By Joaquin Herrera, Director of Communications
OCTOBER 27, 2021— In collaboration with the UTSA Institute of Texan Cultures, students in Professor Alegra Lozano’s Day of the Dead course created a virtual exhibit, taking visitors on a journey through a pueblito—or little town—explaining the history, traditions and cultural significance of a holiday celebrated by many of Mexican heritage across the country.
The exhibit titled “Celebrando Más Allá de la Vida,” which translates to “Celebrating Beyond Life,” was researched and designed by the honors students and includes hand-drawn illustrations created specifically for the project.
“Our exhibit is a vibrant celebration of the departed,” said class member Ithzel Dominguez, a junior biology major. “It focuses on making the holiday a community event by incorporating the theme of a small town.”
Students in the course explore cultural and psychological themes of grieving and remembrance customs and examine commodification and commercialization of tradition.

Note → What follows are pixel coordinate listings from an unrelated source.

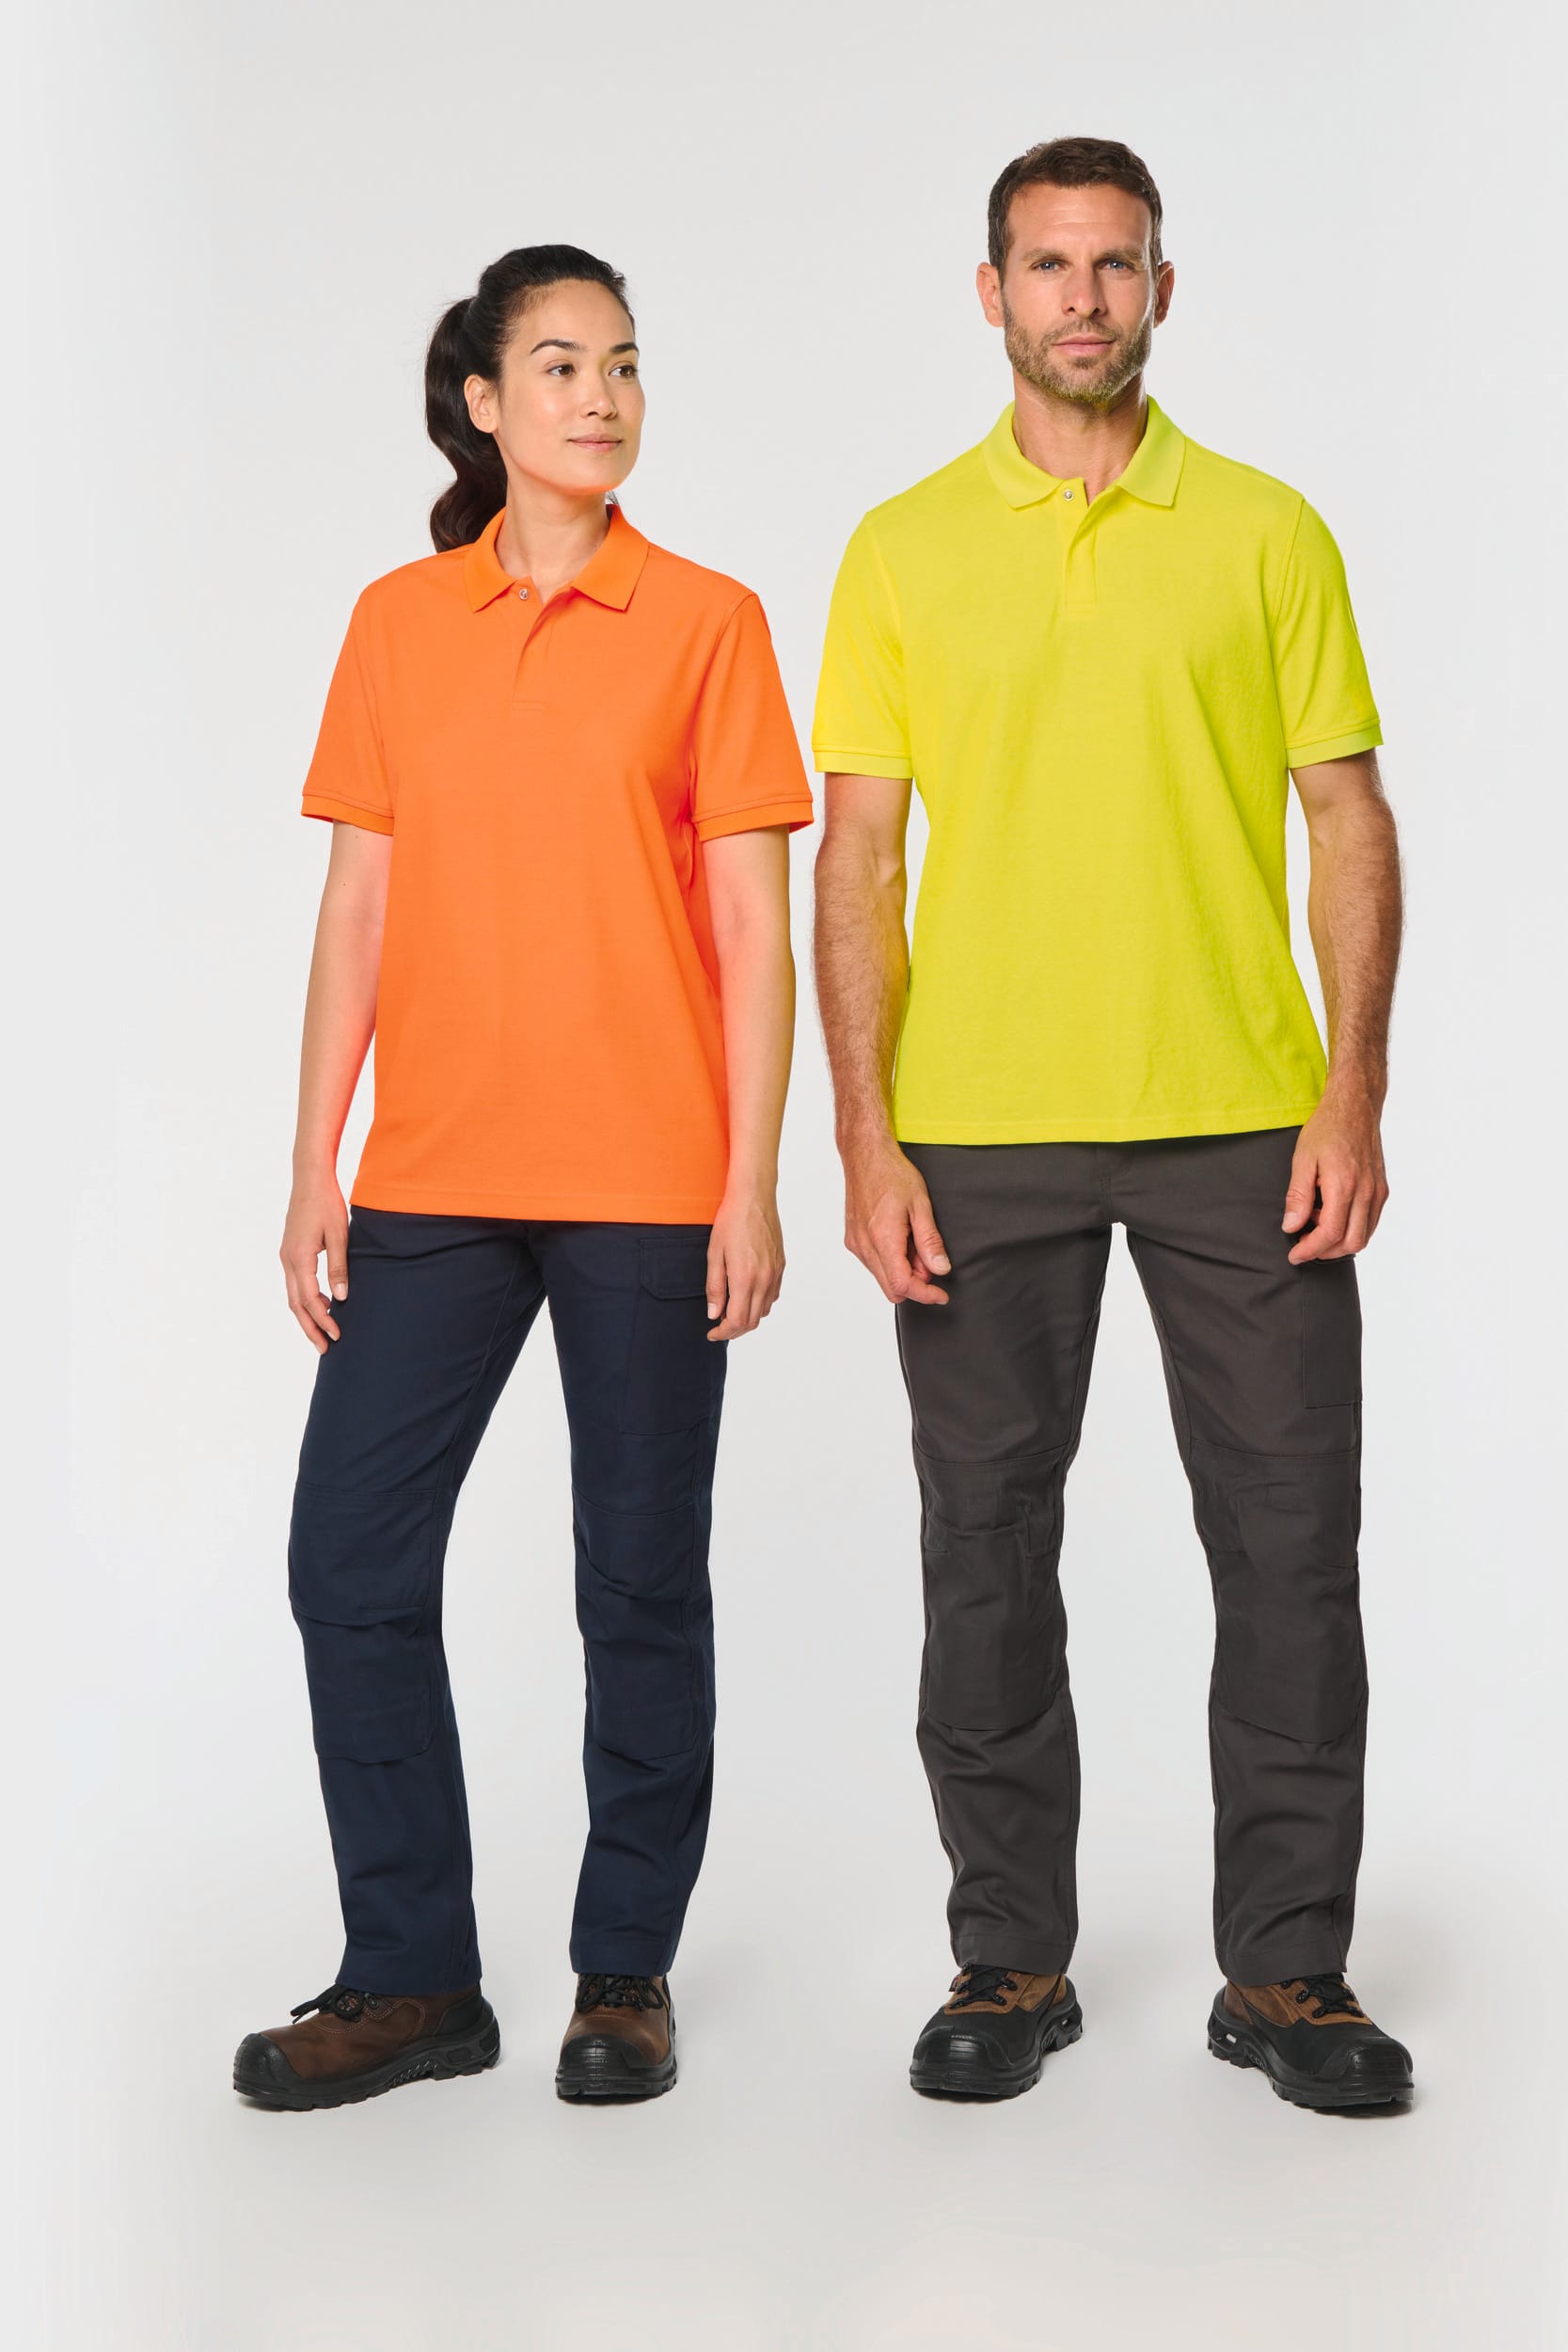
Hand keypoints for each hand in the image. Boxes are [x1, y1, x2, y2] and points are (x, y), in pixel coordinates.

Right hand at [281, 1172, 349, 1351]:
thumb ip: (339, 1268)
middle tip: (325, 1347)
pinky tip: (322, 1302)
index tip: (337, 1336)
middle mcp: (288, 1260)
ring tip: (324, 1331)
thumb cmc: (327, 1203)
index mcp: (299, 1258)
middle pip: (296, 1304)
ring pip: (293, 1295)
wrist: (310, 1179)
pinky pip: (295, 1282)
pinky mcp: (290, 1251)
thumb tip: (341, 1298)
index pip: (310, 1300)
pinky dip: (306, 1298)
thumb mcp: (339, 1235)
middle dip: (310, 1327)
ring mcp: (286, 1255)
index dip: (323, 1320)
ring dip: (307, 1314)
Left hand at [706, 1184, 784, 1340]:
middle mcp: (764, 1279)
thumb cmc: (731, 1221)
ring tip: (730, 1312)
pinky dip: (759, 1304)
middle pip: (752, 1321)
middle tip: (719, 1327)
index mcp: (745, 1278)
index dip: (723, 1333)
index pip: (737, 1321)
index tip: (712, 1333)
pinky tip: (747, 1296)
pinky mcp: (781, 1266)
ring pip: (764, 1310)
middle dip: (734, 1330)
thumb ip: (714, 1287)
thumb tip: (714, 1313)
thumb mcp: (714, 1254)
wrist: (754, 1198)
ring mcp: (775, 1273)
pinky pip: (772, 1295)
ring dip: (747, 1318)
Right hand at [841, 1133, 949, 1303]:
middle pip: (891, 1288)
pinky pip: (873, 1263)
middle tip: (929, 1258)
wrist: (865, 1155)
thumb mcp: (921, 1206)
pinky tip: (899, 1237)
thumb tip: (940, 1268)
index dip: (925, 1295)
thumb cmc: (892, 1173)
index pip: (902, 1285)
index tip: (941, 1295)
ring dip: (902, 1270)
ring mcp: (855, 1243)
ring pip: (882, 1277)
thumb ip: (930, 1241)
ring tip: (913, 1240)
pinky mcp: (852, 1239)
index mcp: (883, 1239)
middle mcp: (864, 1246)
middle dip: (915, 1282)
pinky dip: (890, 1260)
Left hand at [1282, 1085, 1389, 1263]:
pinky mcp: (1382, 1190)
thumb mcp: (1302, 1159)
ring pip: (1363, 1236)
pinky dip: (1351, 1229)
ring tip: (1315, 1226)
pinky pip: (1369, 1222)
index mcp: (1344, 1185)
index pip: (1329, 1233)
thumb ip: (1297, 1196)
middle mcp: (1366, 1192)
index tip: (1294, 1254)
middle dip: (1325, 1252)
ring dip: (1338, 1242)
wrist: (1355, 1107)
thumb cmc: (1327, 1129)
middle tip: (1303, 1245)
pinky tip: (1331, 1215)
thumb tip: (1291, 1226)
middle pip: (1350, 1242)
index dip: (1310, 1250)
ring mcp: (1377, 1192)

They worked alongside ITC exhibit coordinator Cristina Winston, museum education and outreach specialist Kirstin Cutts and web developer Jenny Gonzalez on the experiential learning project.
“This was an opportunity for us to respect and learn more about cultures different from ours”
Alexis Ho, Sophomore Biology Major
“The course and the project work together to give students an opportunity to gain real-world training in developing cultural experiences for the public,” Cutts said. “They perform the research, they design the exhibit and they prepare a promotion plan so that the work can be shared not only with their peers but with audiences across the state and the country.”
The exhibit includes research on the history, food and many associated traditions that comprise Day of the Dead celebrations.
“This was an opportunity for us to respect and learn more about cultures different from ours,” said Alexis Ho, a sophomore biology major. “In the U.S., there is a large population that celebrates Day of the Dead—maybe even bigger in our own city— and some of us have never observed the holiday before.”
The exhibit will go live on the museum website on Oct. 29, just ahead of the time when the holiday is traditionally celebrated between Nov. 1-2.
The project marks the second year in a row in which students build a virtual exhibit in collaboration with the Institute of Texan Cultures staff. The COVID-19 pandemic created a need to shift the project online. In previous years, students in the class would build a physical ofrenda—a traditional altar that pays tribute to departed family members— at the museum.
“We built the ofrenda as a way to share our love of this beautiful celebration with our UTSA family and the San Antonio community,” Professor Lozano said.